-- EXERCISE --
Your answer should repeat the listing in full, with no line missing or altered.

-- DATA FOR PROCESSING --
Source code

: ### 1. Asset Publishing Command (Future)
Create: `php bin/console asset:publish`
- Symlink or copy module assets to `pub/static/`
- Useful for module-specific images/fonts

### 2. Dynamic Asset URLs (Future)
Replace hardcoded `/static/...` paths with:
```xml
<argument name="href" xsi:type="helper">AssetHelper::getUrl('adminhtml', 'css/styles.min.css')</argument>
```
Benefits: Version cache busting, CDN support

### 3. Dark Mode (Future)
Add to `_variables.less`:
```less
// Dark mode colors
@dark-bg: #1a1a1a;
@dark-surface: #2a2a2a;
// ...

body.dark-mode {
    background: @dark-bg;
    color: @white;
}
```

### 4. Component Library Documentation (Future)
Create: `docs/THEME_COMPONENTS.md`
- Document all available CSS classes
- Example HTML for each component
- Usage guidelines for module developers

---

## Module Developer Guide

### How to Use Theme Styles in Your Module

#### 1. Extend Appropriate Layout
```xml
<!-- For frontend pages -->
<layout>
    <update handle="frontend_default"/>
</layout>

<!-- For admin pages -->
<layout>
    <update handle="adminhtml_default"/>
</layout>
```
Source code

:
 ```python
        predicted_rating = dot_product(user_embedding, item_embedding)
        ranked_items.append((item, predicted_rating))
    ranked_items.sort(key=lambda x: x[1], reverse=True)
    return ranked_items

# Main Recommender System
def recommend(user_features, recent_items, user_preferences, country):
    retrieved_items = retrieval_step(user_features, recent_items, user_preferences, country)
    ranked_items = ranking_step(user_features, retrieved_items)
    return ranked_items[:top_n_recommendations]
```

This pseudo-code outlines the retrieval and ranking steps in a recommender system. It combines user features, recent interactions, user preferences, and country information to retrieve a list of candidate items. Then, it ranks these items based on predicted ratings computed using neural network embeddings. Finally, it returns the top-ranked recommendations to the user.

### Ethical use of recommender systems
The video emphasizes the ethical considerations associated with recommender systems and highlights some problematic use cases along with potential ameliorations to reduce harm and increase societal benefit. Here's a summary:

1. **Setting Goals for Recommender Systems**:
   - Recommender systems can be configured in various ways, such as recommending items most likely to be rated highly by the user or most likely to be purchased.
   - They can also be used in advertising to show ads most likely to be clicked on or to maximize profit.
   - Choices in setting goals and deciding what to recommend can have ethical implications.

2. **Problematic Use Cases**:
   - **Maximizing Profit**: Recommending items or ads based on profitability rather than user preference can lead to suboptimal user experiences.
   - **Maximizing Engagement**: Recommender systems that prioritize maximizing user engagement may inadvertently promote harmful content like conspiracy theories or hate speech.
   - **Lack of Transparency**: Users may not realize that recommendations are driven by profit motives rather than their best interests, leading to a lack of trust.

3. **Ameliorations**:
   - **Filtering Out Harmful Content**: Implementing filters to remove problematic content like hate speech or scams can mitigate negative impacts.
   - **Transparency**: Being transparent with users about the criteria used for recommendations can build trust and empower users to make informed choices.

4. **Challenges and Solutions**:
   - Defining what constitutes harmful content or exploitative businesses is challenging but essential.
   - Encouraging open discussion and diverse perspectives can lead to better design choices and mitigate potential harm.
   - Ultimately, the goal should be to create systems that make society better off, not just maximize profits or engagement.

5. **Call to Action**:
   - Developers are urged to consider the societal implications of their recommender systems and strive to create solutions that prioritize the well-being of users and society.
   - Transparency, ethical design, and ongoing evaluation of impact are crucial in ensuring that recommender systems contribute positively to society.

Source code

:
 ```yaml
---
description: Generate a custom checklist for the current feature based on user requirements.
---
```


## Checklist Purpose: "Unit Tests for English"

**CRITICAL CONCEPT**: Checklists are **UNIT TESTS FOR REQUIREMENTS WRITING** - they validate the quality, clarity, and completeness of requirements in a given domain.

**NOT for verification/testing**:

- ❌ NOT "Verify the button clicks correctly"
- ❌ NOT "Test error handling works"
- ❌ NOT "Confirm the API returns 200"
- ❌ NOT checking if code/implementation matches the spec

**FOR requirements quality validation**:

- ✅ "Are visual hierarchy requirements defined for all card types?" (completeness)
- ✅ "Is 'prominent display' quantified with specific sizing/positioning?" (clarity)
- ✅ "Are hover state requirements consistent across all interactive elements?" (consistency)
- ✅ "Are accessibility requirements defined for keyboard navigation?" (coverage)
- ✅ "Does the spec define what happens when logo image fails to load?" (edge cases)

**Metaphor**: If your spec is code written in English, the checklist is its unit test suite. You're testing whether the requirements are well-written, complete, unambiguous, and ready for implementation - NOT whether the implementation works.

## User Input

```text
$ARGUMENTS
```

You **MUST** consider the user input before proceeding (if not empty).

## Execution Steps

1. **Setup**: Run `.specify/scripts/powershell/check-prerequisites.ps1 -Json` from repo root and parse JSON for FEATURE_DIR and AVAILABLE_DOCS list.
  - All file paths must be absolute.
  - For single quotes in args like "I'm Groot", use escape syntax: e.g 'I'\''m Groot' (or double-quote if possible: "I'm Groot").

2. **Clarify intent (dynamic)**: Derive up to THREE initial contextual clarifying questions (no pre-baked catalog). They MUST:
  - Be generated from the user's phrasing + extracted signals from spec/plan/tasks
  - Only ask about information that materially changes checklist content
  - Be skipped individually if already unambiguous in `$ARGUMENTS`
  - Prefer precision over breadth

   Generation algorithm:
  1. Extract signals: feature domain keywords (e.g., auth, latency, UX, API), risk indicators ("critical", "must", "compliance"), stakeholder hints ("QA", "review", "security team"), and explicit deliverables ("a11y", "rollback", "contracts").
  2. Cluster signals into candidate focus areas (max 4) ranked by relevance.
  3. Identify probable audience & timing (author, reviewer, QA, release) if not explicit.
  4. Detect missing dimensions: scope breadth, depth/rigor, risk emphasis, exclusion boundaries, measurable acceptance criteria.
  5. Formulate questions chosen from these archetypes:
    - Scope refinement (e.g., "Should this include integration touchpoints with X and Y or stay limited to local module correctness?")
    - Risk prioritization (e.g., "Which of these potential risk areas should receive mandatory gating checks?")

-- RESULT OF THIS TASK --
Source code

: ### 1. Asset Publishing Command (Future)
Create: `php bin/console asset:publish`
- Symlink or copy module assets to `pub/static/`
- Useful for module-specific images/fonts

### 2. Dynamic Asset URLs (Future)
Replace hardcoded `/static/...` paths with:
```xml
<argument name="href" xsi:type="helper">AssetHelper::getUrl('adminhtml', 'css/styles.min.css')</argument>
```
Benefits: Version cache busting, CDN support

### 3. Dark Mode (Future)
Add to `_variables.less`:
```less
// Dark mode colors
@dark-bg: #1a1a1a;
@dark-surface: #2a2a2a;
// ...

body.dark-mode {
    background: @dark-bg;
    color: @white;
}
```

### 4. Component Library Documentation (Future)
Create: `docs/THEME_COMPONENTS.md`
- Document all available CSS classes
- Example HTML for each component
- Usage guidelines for module developers

---

## Module Developer Guide

### How to Use Theme Styles in Your Module

#### 1. Extend Appropriate Layout
```xml
<!-- For frontend pages -->
<layout>
    <update handle="frontend_default"/>
</layout>

<!-- For admin pages -->
<layout>
    <update handle="adminhtml_default"/>
</layout>
```
Source code

:
 ```python
        predicted_rating = dot_product(user_embedding, item_embedding)
        ranked_items.append((item, predicted_rating))
    ranked_items.sort(key=lambda x: x[1], reverse=True)
    return ranked_items

# Main Recommender System
def recommend(user_features, recent_items, user_preferences, country):
    retrieved_items = retrieval_step(user_features, recent_items, user_preferences, country)
    ranked_items = ranking_step(user_features, retrieved_items)
    return ranked_items[:top_n_recommendations]
```

This pseudo-code outlines the retrieval and ranking steps in a recommender system. It combines user features, recent interactions, user preferences, and country information to retrieve a list of candidate items. Then, it ranks these items based on predicted ratings computed using neural network embeddings. Finally, it returns the top-ranked recommendations to the user.

### Ethical use of recommender systems
The video emphasizes the ethical considerations associated with recommender systems and highlights some problematic use cases along with potential ameliorations to reduce harm and increase societal benefit. Here's a summary:

1. **Setting Goals for Recommender Systems**:
   - Recommender systems can be configured in various ways, such as recommending items most likely to be rated highly by the user or most likely to be purchased.
   - They can also be used in advertising to show ads most likely to be clicked on or to maximize profit.
   - Choices in setting goals and deciding what to recommend can have ethical implications.

2. **Problematic Use Cases**:
   - **Maximizing Profit**: Recommending items or ads based on profitability rather than user preference can lead to suboptimal user experiences.
   - **Maximizing Engagement**: Recommender systems that prioritize maximizing user engagement may inadvertently promote harmful content like conspiracy theories or hate speech.
   - **Lack of Transparency**: Users may not realize that recommendations are driven by profit motives rather than their best interests, leading to a lack of trust.

3. **Ameliorations**:
   - **Filtering Out Harmful Content**: Implementing filters to remove problematic content like hate speech or scams can mitigate negative impacts.
   - **Transparency**: Being transparent with users about the criteria used for recommendations can build trust and empower users to make informed choices.

4. **Challenges and Solutions**:
   - Defining what constitutes harmful content or exploitative businesses is challenging but essential.
   - Encouraging open discussion and diverse perspectives can lead to better design choices and mitigate potential harm.
   - Ultimately, the goal should be to create systems that make society better off, not just maximize profits or engagement.

5. **Call to Action**:
   - Developers are urged to consider the societal implications of their recommender systems and strive to create solutions that prioritize the well-being of users and society.
   - Transparency, ethical design, and ongoing evaluation of impact are crucial in ensuring that recommender systems contribute positively to society.

Source code

:
 ```yaml
---
description: Generate a custom checklist for the current feature based on user requirements.
---
```


## Checklist Purpose: "Unit Tests for English"

**CRITICAL CONCEPT**: Checklists are **UNIT TESTS FOR REQUIREMENTS WRITING** - they validate the quality, clarity, and completeness of requirements in a given domain.

**NOT for verification/testing**:

- ❌ NOT "Verify the button clicks correctly"
- ❌ NOT "Test error handling works"
- ❌ NOT "Confirm the API returns 200"
- ❌ NOT checking if code/implementation matches the spec

**FOR requirements quality validation**:

- ✅ "Are visual hierarchy requirements defined for all card types?" (completeness)
- ✅ "Is 'prominent display' quantified with specific sizing/positioning?" (clarity)
- ✅ "Are hover state requirements consistent across all interactive elements?" (consistency)
- ✅ "Are accessibility requirements defined for keyboard navigation?" (coverage)
- ✅ "Does the spec define what happens when logo image fails to load?" (edge cases)

**Metaphor**: If your spec is code written in English, the checklist is its unit test suite. You're testing whether the requirements are well-written, complete, unambiguous, and ready for implementation - NOT whether the implementation works.

## User Input

```text
$ARGUMENTS
```

You **MUST** consider the user input before proceeding (if not empty).

## Execution Steps

1. **Setup**: Run `.specify/scripts/powershell/check-prerequisites.ps1 -Json` from repo root and parse JSON for FEATURE_DIR and AVAILABLE_DOCS list.
  - All file paths must be absolute.
  - For single quotes in args like "I'm Groot", use escape syntax: e.g 'I'\''m Groot' (or double-quote if possible: "I'm Groot").

2. **Clarify intent (dynamic)**: Derive up to THREE initial contextual clarifying questions (no pre-baked catalog). They MUST:
  - Be generated from the user's phrasing + extracted signals from spec/plan/tasks
  - Only ask about information that materially changes checklist content
  - Be skipped individually if already unambiguous in `$ARGUMENTS`
  - Prefer precision over breadth

   Generation algorithm:
  1. Extract signals: feature domain keywords (e.g., auth, latency, UX, API), risk indicators ("critical", "must", "compliance"), stakeholder hints ("QA", "review", "security team"), and explicit deliverables ("a11y", "rollback", "contracts").
  2. Cluster signals into candidate focus areas (max 4) ranked by relevance.
  3. Identify probable audience & timing (author, reviewer, QA, release) if not explicit.
  4. Detect missing dimensions: scope breadth, depth/rigor, risk emphasis, exclusion boundaries, measurable acceptance criteria.
  5. Formulate questions chosen from these archetypes:
    - Scope refinement (e.g., "Should this include integration touchpoints with X and Y or stay limited to local module correctness?")
    - Risk prioritization (e.g., "Which of these potential risk areas should receive mandatory gating checks?")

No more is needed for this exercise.